The following excerpt illustrates the function log data relating to a single autoscaler function invocation:
Node Lifecycle State:
ACTIVE
ACTIVE
...
...
Node Data: {
"availability_domain": "xqTA:US-ASHBURN-AD-1",
"fault_domain": "FAULT-DOMAIN-2",
"id": "ocid1.instance.oc1.iad.anuwcljrp7nzmjiczjcacpmcg6lw7p2hlpk5oejlocl2qugqn3rxlqlymloq",
"lifecycle_details": "",
"lifecycle_state": "ACTIVE",
"name": "oke-c3wgoddmizd-nrwmmzzgy2t-sfcf3hk5x2a-1",
"node_error": null,
"node_pool_id": "ocid1.nodepool.oc1.iad.aaaaaaaaae3tsyjtmq3tan3emyydszrqmyzdkodgmuzgcytbgnrwmmzzgy2t",
"private_ip": "10.0.0.92",
"public_ip": "193.122.162.73",
"subnet_id": "ocid1.subnet.oc1.iad.aaaaaaaavnsn6hq7ogwpkragmzrl52dwp6vofkxgj6pvbllxscfcf3hk5x2a"
}
...
...
Nodes: {
"0": {
"name": "10.0.0.75",
"id": "ocid1.instance.oc1.iad.anuwcljrp7nzmjicknuodt727iawkx32unhc2kn53zrbrw7fubxexsamkf7q",
"created": "2020-05-20T11:50:04.988000+00:00",
"cpu_load": 2.3619126090991616,
"ram_load": 15.663938512292285
},
"1": {
"name": "10.0.0.92",
"id": "ocid1.instance.oc1.iad.anuwcljrp7nzmjiczjcacpmcg6lw7p2hlpk5oejlocl2qugqn3rxlqlymloq",
"created": "2020-05-24T05:33:14.121000+00:00",
"cpu_load": 3.01701506531393,
"ram_load": 14.896256379084324
}
}
...
...
Result: {
"success": {
"action": "none",
"reason": "no-resource-pressure",
"node-pool-name": "prod-pool1",
"node-pool-status": "ready",
"node-count": "2"
}
}
Follow this work instruction to schedule automatic function invocation using a Kubernetes CronJob.

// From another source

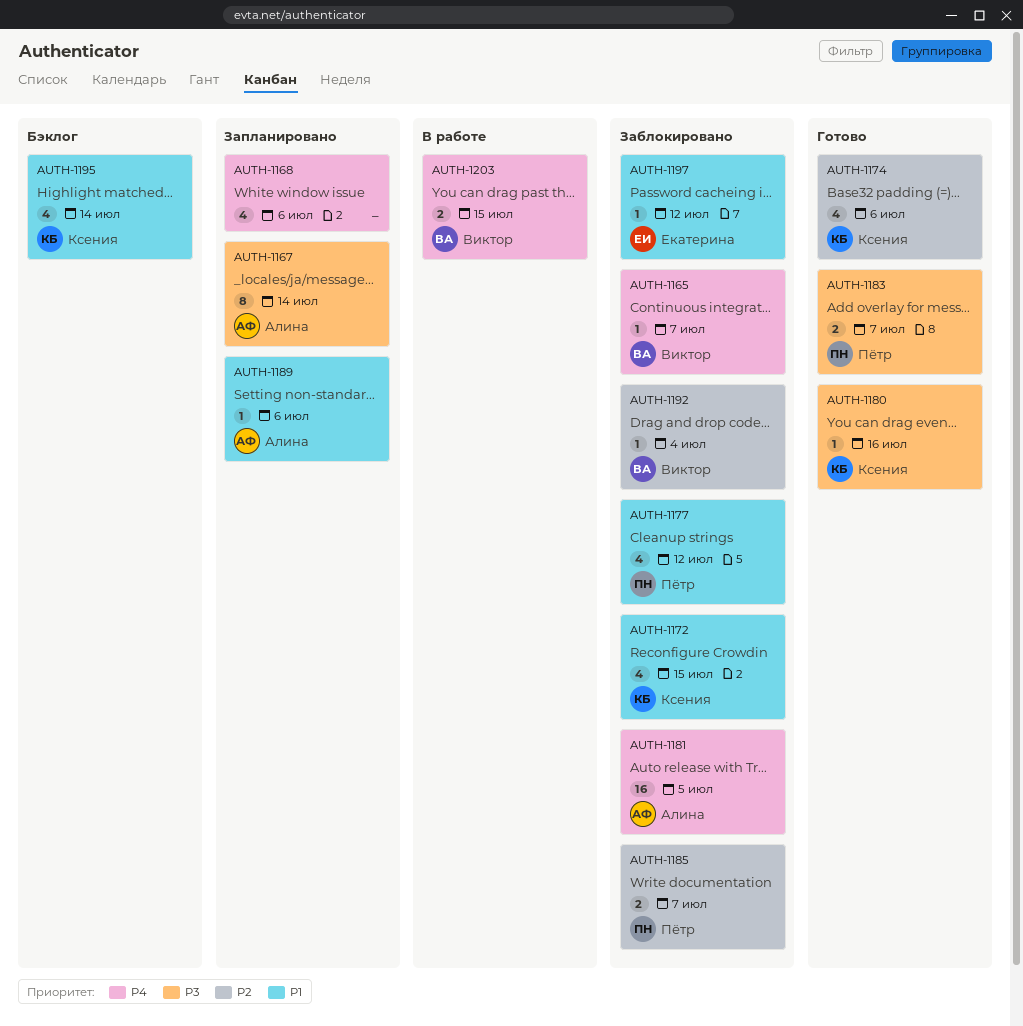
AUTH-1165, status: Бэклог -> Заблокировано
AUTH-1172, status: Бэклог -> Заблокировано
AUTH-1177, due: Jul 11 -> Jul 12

The autoscaler function is configured with a maximum runtime of 2 minutes.
To avoid any complication or unexpected behavior associated with concurrency or overlap, it's not recommended that the oke-autoscaler function be configured to be invoked on a recurring schedule with an interval less than 2.5 minutes.
If using a Kubernetes CronJob scheduled on an OKE cluster to manage the invocation of the autoscaler function, the CronJob should be scheduled to run on a different OKE node pool than the node pool being managed by the autoscaler function.